▶ **Défis**
A: Répondez aux questions suivantes à partir du texte sur le Cathay :
(i) Jusqu'à quelle année la dynastie des Liao de l'Ouest perdure-t-elle ?
(ii) Quel grand vizir distingue clairement le Cathay de la Chine dans son Traité de Gouvernement ?
(iii) De quelle ville Marco Polo part-il en 1271 ?
B: Recopiez le passage du texte sur le Cathay qui va de « La puissance des » jusqu'à « Mongols en 1218. », en rebaptisant « Seldjoukides » en « Saljoukides ».
C: Prolongez, s'il vous plaît, le texte sur le Cathay au-delà de sa dernière phrase.

### Bloc de texte

La puissance des Khitans finit par s'écrouler au XIIe siècle. Expulsés du nord de la Chine, ils se mettent à errer en Asie Centrale avec à leur tête le prince Yelü Dashi[N 2]. Certains vont jusqu'à la riche vallée de la Ferghana où ils affrontent et vainquent la première puissance musulmane de l'époque, les Seldjoukides [7]. Cette défaite musulmane a un retentissement énorme. Le Prince Yelü Dashi fonde la dynastie des Liao de l'Ouest[N 3] connue aussi sous le nom de Khitans Noirs Kara-Khitans (Qara Khitai) qui perdurera jusqu'à l'arrivée des Mongols en 1218.

Les auteurs musulmans désigneront dorénavant la Chine du Nord sous le nom de Khitā (ou Khatā) et passeront cette appellation sous la forme de « Cathay » aux Européens, sans la confondre avec celle de « Chine »[6]. Ainsi, le grand vizir Nizam al-Mulk (1018-1092) dans son Traité de Gouvernement[8], Siyāset-Nāmē (perse: سياس) distingue clairement le Cathay de la Chine.

Au siècle suivant, le terme de « Cathay » sera repris par Marco Polo (1254-1324) dans le récit qu'il livre de son voyage au pays de Kubilai Khan, l'empereur mongol de la dynastie Yuan. L'empire mongol, qui à son apogée s'étendait du Pacifique à la Méditerranée, s'était divisé en quatre parties à l'époque de Marco Polo. Partant de Venise en 1271 avec son père et son oncle, Marco Polo traverse les pays dominés par les khanats du Sud-ouest (la Perse) et du Centre de l'empire mongol. À Boukhara, ils rencontrent des envoyés du Grand Khan Koubilaï qui les conduisent à Cambaluc (Pékin), dans la partie orientale de l'empire mongol, qu'il nomme le « Cathay ». Les dirigeants mongols considéraient les Khitans de la dynastie précédente comme une dynastie chinoise légitime (des hanren 汉人), alors que les populations du Sud, ayant vécu sous les Song, étaient traités de manzi 蛮子, "barbares méridionaux", terme que Polo transcrit par Mangi ou Manzy[9].

Cette distinction perdurera jusqu'à l'arrivée des Jésuites dans la région.

######
### Lignes de données

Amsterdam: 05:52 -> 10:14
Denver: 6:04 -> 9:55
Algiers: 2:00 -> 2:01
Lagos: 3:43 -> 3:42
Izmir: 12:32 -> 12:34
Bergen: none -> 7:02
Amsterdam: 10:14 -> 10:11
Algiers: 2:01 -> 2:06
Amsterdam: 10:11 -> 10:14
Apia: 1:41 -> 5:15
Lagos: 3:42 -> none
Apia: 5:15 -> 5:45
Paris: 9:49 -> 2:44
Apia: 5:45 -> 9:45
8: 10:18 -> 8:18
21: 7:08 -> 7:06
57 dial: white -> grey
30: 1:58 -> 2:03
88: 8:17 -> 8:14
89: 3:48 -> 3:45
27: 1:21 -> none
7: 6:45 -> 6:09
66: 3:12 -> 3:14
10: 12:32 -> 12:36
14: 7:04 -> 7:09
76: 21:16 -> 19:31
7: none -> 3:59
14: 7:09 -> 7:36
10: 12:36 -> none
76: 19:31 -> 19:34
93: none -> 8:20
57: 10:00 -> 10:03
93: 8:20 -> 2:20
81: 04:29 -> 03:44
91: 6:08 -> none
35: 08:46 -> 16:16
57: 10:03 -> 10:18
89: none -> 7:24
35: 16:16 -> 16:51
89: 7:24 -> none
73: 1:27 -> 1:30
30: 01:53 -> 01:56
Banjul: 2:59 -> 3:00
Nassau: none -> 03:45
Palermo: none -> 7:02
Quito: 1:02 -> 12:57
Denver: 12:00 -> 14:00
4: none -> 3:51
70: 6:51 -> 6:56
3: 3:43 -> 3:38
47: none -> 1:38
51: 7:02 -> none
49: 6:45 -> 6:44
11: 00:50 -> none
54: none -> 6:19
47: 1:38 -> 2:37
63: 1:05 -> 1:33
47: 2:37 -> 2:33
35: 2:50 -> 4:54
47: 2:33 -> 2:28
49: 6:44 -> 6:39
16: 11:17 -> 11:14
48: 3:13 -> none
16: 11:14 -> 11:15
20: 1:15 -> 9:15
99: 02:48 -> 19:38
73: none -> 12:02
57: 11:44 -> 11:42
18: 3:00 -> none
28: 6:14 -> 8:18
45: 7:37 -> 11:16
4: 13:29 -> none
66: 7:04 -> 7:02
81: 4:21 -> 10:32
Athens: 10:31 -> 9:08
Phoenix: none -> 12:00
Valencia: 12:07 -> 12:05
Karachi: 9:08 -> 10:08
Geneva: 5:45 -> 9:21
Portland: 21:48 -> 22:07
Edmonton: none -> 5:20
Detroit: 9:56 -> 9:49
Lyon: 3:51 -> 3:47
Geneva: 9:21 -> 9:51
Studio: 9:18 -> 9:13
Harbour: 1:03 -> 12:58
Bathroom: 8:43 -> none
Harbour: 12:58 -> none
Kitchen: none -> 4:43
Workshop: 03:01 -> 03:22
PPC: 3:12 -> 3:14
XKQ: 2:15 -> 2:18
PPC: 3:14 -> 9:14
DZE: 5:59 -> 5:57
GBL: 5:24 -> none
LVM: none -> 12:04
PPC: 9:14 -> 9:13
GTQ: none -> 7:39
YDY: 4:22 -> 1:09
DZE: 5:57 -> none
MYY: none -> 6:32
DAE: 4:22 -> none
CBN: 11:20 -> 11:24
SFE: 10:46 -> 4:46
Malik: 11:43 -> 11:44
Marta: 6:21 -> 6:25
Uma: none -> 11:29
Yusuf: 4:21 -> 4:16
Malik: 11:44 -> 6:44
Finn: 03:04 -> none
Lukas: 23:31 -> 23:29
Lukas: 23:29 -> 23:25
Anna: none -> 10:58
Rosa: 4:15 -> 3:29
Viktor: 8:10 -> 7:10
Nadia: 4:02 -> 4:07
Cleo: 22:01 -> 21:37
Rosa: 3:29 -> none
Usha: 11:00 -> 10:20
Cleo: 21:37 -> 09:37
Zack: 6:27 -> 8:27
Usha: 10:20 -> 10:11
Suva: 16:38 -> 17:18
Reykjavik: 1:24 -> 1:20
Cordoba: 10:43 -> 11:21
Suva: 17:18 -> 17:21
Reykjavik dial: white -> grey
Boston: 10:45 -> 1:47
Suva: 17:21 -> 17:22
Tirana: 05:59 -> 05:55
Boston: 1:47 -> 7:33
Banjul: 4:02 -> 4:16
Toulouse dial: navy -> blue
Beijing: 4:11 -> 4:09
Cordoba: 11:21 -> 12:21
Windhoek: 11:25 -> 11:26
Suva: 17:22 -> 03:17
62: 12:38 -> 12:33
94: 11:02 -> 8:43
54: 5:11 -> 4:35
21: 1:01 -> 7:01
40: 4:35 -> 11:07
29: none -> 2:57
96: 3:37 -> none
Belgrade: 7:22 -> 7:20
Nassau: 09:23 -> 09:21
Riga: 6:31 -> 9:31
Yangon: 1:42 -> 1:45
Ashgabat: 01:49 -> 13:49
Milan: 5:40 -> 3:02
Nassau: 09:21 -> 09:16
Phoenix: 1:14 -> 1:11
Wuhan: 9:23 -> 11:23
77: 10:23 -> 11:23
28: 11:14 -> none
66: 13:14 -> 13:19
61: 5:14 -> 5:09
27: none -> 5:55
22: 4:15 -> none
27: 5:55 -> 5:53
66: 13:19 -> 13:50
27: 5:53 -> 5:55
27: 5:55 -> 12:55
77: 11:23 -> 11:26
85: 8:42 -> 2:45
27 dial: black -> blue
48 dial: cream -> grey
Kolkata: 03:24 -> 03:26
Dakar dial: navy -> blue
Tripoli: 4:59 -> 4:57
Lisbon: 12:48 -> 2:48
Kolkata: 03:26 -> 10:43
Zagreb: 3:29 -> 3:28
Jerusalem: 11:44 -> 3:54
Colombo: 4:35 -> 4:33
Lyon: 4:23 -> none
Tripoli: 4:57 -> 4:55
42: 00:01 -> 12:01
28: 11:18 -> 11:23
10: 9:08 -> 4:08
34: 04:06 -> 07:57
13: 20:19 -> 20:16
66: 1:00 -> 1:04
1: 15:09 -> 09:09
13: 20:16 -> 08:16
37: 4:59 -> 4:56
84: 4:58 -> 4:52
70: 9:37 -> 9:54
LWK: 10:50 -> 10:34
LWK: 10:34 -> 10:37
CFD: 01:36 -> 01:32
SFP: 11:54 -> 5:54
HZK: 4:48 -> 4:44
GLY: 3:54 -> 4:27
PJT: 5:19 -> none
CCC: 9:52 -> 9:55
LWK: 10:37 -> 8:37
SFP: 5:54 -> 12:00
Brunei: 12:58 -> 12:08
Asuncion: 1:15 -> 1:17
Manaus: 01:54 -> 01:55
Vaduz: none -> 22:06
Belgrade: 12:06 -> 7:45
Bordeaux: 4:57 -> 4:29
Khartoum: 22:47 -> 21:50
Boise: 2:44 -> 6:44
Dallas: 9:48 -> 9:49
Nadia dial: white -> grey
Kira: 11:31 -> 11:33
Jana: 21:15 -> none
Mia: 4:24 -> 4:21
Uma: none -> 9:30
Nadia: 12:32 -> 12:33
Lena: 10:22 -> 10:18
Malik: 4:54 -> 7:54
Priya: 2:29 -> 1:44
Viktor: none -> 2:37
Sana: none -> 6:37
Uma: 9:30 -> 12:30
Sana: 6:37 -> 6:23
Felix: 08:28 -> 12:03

######

▶ **Réponses aux consignes**
A:
(i) 1218
(ii) Nizam al-Mulk
(iii) Venise

B:
La puissance des Khitans finit par s'écrouler au XIIe siècle. Expulsés du nord de la Chine, ils se mettent à errer en Asie Centrale avec à leur tête le prince Yelü Dashi[N 2]. Certains vont jusqu'à la riche vallée de la Ferghana où ils affrontent et vainquent la première puissance musulmane de l'époque, les Saljoukides [7]. Cette défaite musulmane a un retentissement énorme. Le Prince Yelü Dashi fonde la dynastie des Liao de l'Ouest[N 3] connue aussi sous le nom de Khitans Noirs Kara-Khitans (Qara Khitai) qui perdurera jusqu'à l'arrivée des Mongols en 1218.

C:
L'identification rétrospective de Cathay et de la Chine

Fig. 2 Une partie de la carte d'Asie d'Abraham Ortelius, 1570, Asiae Nova Descriptio tirée de Theatrum Orbis Terrarum.

Au XVIe siècle, les cartes européennes du monde reflètent la nouvelle représentation de celui-ci que les voyages au long cours des navigateurs comme Christophe Colomb ou Fernand de Magellan, permettaient de se faire. Mais pour représenter l'intérieur des terres, les cartographes devaient toujours s'appuyer sur les récits anciens des voyageurs terrestres.

Les cartes du monde d'Abraham Ortelius, fondées sur les principes de projection de Mercator, qui possèdent l'avantage de ne pas déformer les angles, représentent pour la première fois les différentes parties du monde dans leurs formes et dimensions réelles. Par contre, elles incluent encore des informations très anciennes tirées de Marco Polo[N 4]. En Asie Orientale, on trouve au sud "CHINA" (avec sur la côte Canton) bordée au nord-ouest par "CATAIO" (avec Cambalu, Cataie metropolis) et plus au nord TARTARIA et MANGI (à l'intérieur de Xanton (Shandong), fig. 2). L'Italien Verrazzano, dans son planisphère de 1529, considère aussi Cathay et la Chine comme deux pays distincts[5]. La "carte universelle hydrographique" de Jean Guérard (BnF, S.H. Archives no 15) montre la Chine séparée de "Cathaya" par la Grande Muraille[10].

L'arrivée des missionnaires jésuites en Chine va enfin permettre de réviser les anciennes dénominations qui enregistraient des divisions territoriales qui n'étaient plus valables depuis trois siècles. La dynastie Ming avait unifié à nouveau l'empire.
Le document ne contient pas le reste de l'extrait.